What is taper madness? The marathon runner's guide to losing the plot before race day
After months of training, your taper week reward is two weeks of convincing yourself you're injured. Here's why taper madness happens and how to get through it without doing something reckless.
At some point in the final two weeks before a marathon, most runners become convinced that something is very wrong with their body. Possibly requiring medical attention. Certainly requiring a lot of anxious Googling at 2am.
Welcome to taper madness. It is extremely common, almost entirely psychological, and completely unhelpful.
What is taper madness?
A taper is the structured reduction in training load in the final weeks before a race. The purpose is to let accumulated fatigue clear, top up glycogen stores, and arrive at the start line recovered rather than carrying three weeks of unprocessed mileage in your legs.
The problem is that your brain, which has spent months interpreting mileage as progress, does not take well to a sudden reduction in training load. Training produces endorphins and dopamine - cut the training and those drop. Cortisol, elevated by months of sustained load, doesn't immediately follow. You have stress hormones with nowhere productive to go and a nervous system that has been conditioned to expect effort every day. When the effort stops, it interprets the absence as a threat.
The result: you are simultaneously less physically tired and significantly more psychologically unstable than at any point in the training block.

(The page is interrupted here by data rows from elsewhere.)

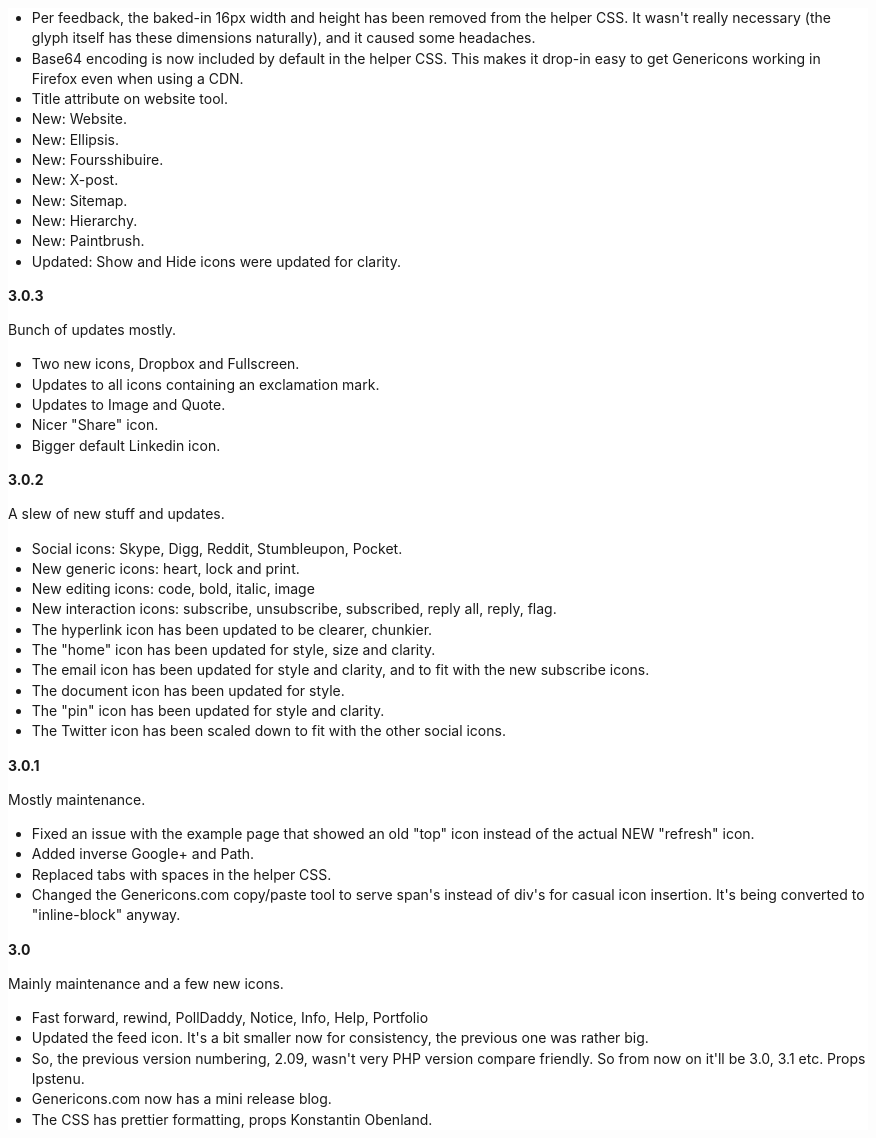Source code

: * Per feedback, the baked-in 16px width and height has been removed from the helper CSS. It wasn't really necessary (the glyph itself has these dimensions naturally), and it caused some headaches.
* Base64 encoding is now included by default in the helper CSS. This makes it drop-in easy to get Genericons working in Firefox even when using a CDN.
* Title attribute on website tool.
* New: Website.
* New: Ellipsis.
* New: Foursshibuire.
* New: X-post.
* New: Sitemap.
* New: Hierarchy.
* New: Paintbrush.
* Updated: Show and Hide icons were updated for clarity.

**3.0.3**

Bunch of updates mostly.

* Two new icons, Dropbox and Fullscreen.
* Updates to all icons containing an exclamation mark.
* Updates to Image and Quote.
* Nicer "Share" icon.
* Bigger default Linkedin icon.

**3.0.2**

A slew of new stuff and updates.

* Social icons: Skype, Digg, Reddit, Stumbleupon, Pocket.
* New generic icons: heart, lock and print.
* New editing icons: code, bold, italic, image
* New interaction icons: subscribe, unsubscribe, subscribed, reply all, reply, flag.
* The hyperlink icon has been updated to be clearer, chunkier.
* The "home" icon has been updated for style, size and clarity.
* The email icon has been updated for style and clarity, and to fit with the new subscribe icons.
* The document icon has been updated for style.
* The "pin" icon has been updated for style and clarity.
* The Twitter icon has been scaled down to fit with the other social icons.

**3.0.1**

Mostly maintenance.

* Fixed an issue with the example page that showed an old "top" icon instead of the actual NEW "refresh" icon.
* Added inverse Google+ and Path.
* Replaced tabs with spaces in the helper CSS.
* Changed the Genericons.com copy/paste tool to serve span's instead of div's for casual icon insertion. It's being converted to "inline-block" anyway.

**3.0**

Mainly maintenance and a few new icons.

* Fast forward, rewind, PollDaddy, Notice, Info, Help, Portfolio
* Updated the feed icon. It's a bit smaller now for consistency, the previous one was rather big.
* So, the previous version numbering, 2.09, wasn't very PHP version compare friendly. So from now on it'll be 3.0, 3.1 etc. Props Ipstenu.
* Genericons.com now has a mini release blog.
* The CSS has prettier formatting, props Konstantin Obenland.
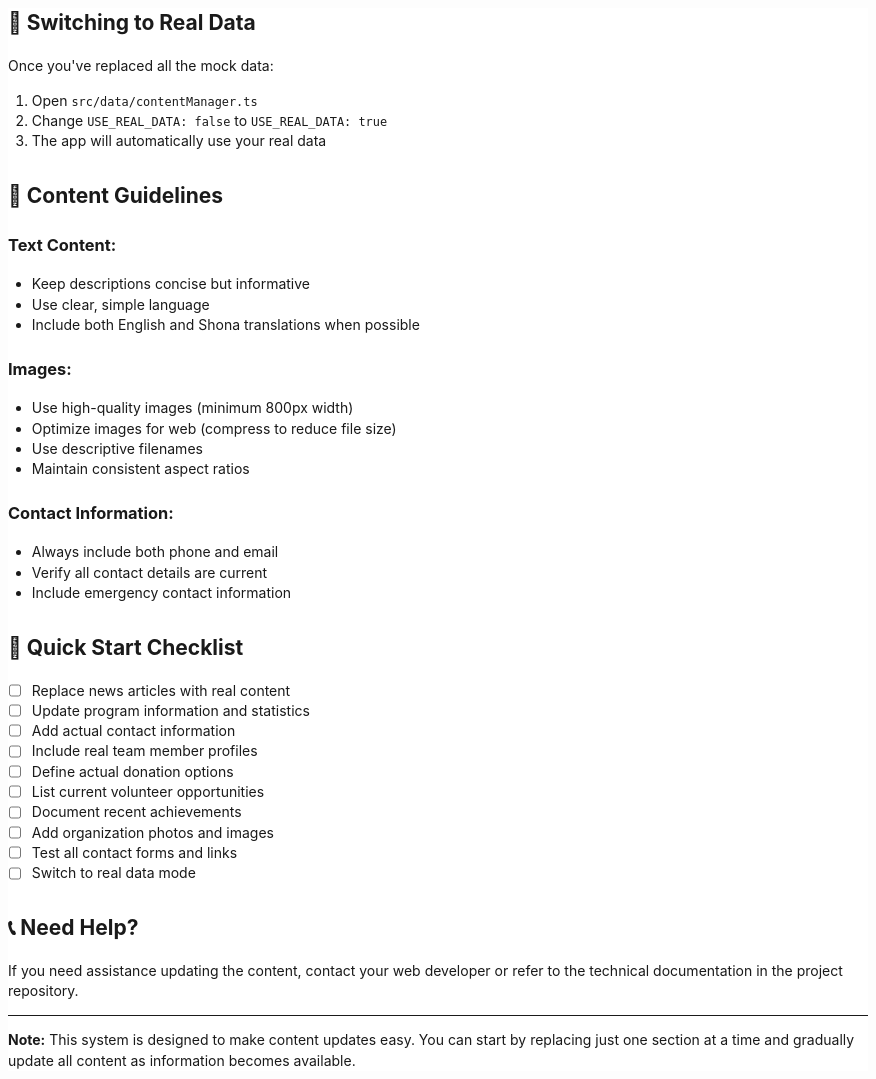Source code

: ## 🔧 Switching to Real Data

Once you've replaced all the mock data:

1. Open `src/data/contentManager.ts`
2. Change `USE_REAL_DATA: false` to `USE_REAL_DATA: true`
3. The app will automatically use your real data

## 📝 Content Guidelines

### Text Content:
- Keep descriptions concise but informative
- Use clear, simple language
- Include both English and Shona translations when possible

### Images:
- Use high-quality images (minimum 800px width)
- Optimize images for web (compress to reduce file size)
- Use descriptive filenames
- Maintain consistent aspect ratios

### Contact Information:
- Always include both phone and email
- Verify all contact details are current
- Include emergency contact information

## 🚀 Quick Start Checklist

- [ ] Replace news articles with real content
- [ ] Update program information and statistics
- [ ] Add actual contact information
- [ ] Include real team member profiles
- [ ] Define actual donation options
- [ ] List current volunteer opportunities
- [ ] Document recent achievements
- [ ] Add organization photos and images
- [ ] Test all contact forms and links
- [ ] Switch to real data mode

## 📞 Need Help?

If you need assistance updating the content, contact your web developer or refer to the technical documentation in the project repository.

---

**Note:** This system is designed to make content updates easy. You can start by replacing just one section at a time and gradually update all content as information becomes available.
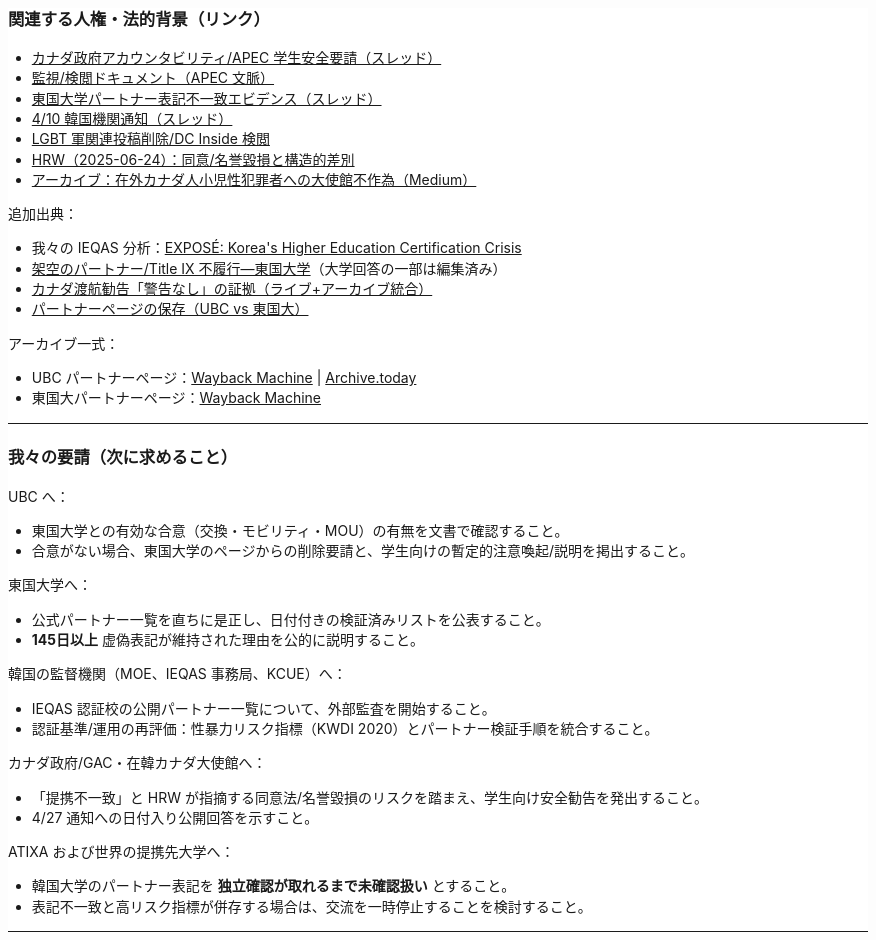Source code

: 
### 関連する人権・法的背景（リンク）

- [カナダ政府アカウンタビリティ/APEC 学生安全要請（スレッド）](https://x.com/Gender_Watchdog/status/1958887990446760081)
- [監視/検閲ドキュメント（APEC 文脈）](https://x.com/Gender_Watchdog/status/1959176258333692138)
- [東国大学パートナー表記不一致エビデンス（スレッド）](https://x.com/Gender_Watchdog/status/1956516991956828202)
- [4/10 韓国機関通知（スレッド）](https://x.com/Gender_Watchdog/status/1918865547728736340)
- [LGBT 軍関連投稿削除/DC Inside 検閲](https://x.com/Gender_Watchdog/status/1937373824393306144)
- [HRW（2025-06-24）：同意/名誉毀損と構造的差別](https://www.hrw.org/ja/news/2025/06/24/south-korea-human-rights-issues-for-new-government)
- [アーカイブ：在外カナダ人小児性犯罪者への大使館不作為（Medium）](https://web.archive.org/web/20250827071659/https://medium.com/@John_F_Power/how-canada-let-a-child-sex-abuser-run-rampant-across-asia-89f78e11f4aa)

追加出典：

- 我々の IEQAS 分析：[EXPOSÉ: Korea's Higher Education Certification Crisis](https://blog.genderwatchdog.org/expose-koreas-higher-education-certification-crisis-how-ieqas-fails-international-students/)
- [架空のパートナー/Title IX 不履行—東国大学](https://blog.genderwatchdog.org/title-ix-and-fake-partnerships-dongguk-university-under-global-review/)（大学回答の一部は編集済み）
- [カナダ渡航勧告「警告なし」の証拠（ライブ+アーカイブ統合）](https://blog.genderwatchdog.org/institutional-protection-racket-exposed-146-days-of-coordinated-silence-across-borders/#canadian-travel-advisories-no-warnings)
- [パートナーページの保存（UBC vs 東国大）](https://blog.genderwatchdog.org/institutional-protection-racket-exposed-146-days-of-coordinated-silence-across-borders/#partner-page-archives-ubc-vs-dongguk)

アーカイブ一式：

- UBC パートナーページ：[Wayback Machine](https://web.archive.org/web/20250902055312/https://global.ubc.ca/partner-ubc/current-partnerships) | [Archive.today](https://archive.md/jdNOp)
- 東国大パートナーページ：[Wayback Machine](https://web.archive.org/web/20250408154026/https://www.dongguk.edu/eng/page/554)

---

### 我々の要請（次に求めること）

UBC へ：
- 東国大学との有効な合意（交換・モビリティ・MOU）の有無を文書で確認すること。
- 合意がない場合、東国大学のページからの削除要請と、学生向けの暫定的注意喚起/説明を掲出すること。

東国大学へ：
- 公式パートナー一覧を直ちに是正し、日付付きの検証済みリストを公表すること。
- **145日以上** 虚偽表記が維持された理由を公的に説明すること。

韓国の監督機関（MOE、IEQAS 事務局、KCUE）へ：
- IEQAS 認証校の公開パートナー一覧について、外部監査を開始すること。
- 認証基準/運用の再評価：性暴力リスク指標（KWDI 2020）とパートナー検証手順を統合すること。

カナダ政府/GAC・在韓カナダ大使館へ：
- 「提携不一致」と HRW が指摘する同意法/名誉毀損のリスクを踏まえ、学生向け安全勧告を発出すること。
- 4/27 通知への日付入り公開回答を示すこと。

ATIXA および世界の提携先大学へ：
- 韓国大学のパートナー表記を **独立確認が取れるまで未確認扱い** とすること。
- 表記不一致と高リスク指標が併存する場合は、交流を一時停止することを検討すること。

---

Taper week symptoms: phantom injuries, heavy legs, and other lies your body tells you
The phantom injury is taper madness in its purest form. During heavy training, sustained effort produces analgesic effects — pain tolerance is higher, minor sensations get masked by fatigue, and your body mostly shuts up and gets on with it. Cut the load in taper and that analgesic effect diminishes. Sensations you'd have run through without noticing just last week suddenly have your full, undivided, catastrophising attention.
Before the NYC Marathon, I ran a perfectly reasonable taper and concluded, based on available evidence, that I probably wasn't going to be able to run at all. The working diagnosis was a DVT.
It was not a DVT.
How much should you run in your final taper week?
The standard guidance is one or two easy runs of 20–30 minutes in the final week, with nothing exceeding 5–10km. The day before, either rest completely or do a very short jog — 10–15 minutes, enough to shake out the legs without loading them. The goal is to arrive at the start line feeling loose, not to squeeze in one last confidence run.
The answer for race week running is almost always the same: there is no meaningful fitness to be gained. The adaptation from any session you do now will not land before the start line. There is, however, a non-trivial number of ways to acquire a problem you didn't have before — a turned ankle, a tightened hamstring, a calf that decides this particular easy run is its last. Personally I won't run more than 5km once in the week before a race.
How to survive marathon taper week
Accept that your legs will feel wrong. Stiffness, phantom aches, heaviness that wasn't there last week — these are normal responses to reduced load, not symptoms of imminent disaster. The script is so predictable that knowing it's coming doesn't prevent it, but it does make it slightly easier not to act on it.
Keep something on the schedule. Total rest makes taper madness significantly worse. A short, genuinely easy run — not to maintain fitness but to give the nervous system something familiar to do — helps more than lying still and reading about DVT symptoms. Similarly, race week nutrition is one thing you can actually control. Focus there instead.
Leave the training metrics alone for the week. Strava, Garmin, whatever you use to track progress — it has done its job. Checking pace data in taper week is like checking your bank account hourly after a large purchase. The number will not improve with attention.
Trust that the fitness is already in your legs. Taper week cannot add to it. It can only protect it — or, if panic sets in and you go looking for reassurance in a 15km shake-out, subtract from it.
Every runner does some version of this in the weeks before a race. It is normal, it is temporary, and it means nothing about how the race will go. Take a breath. Your legs are ready.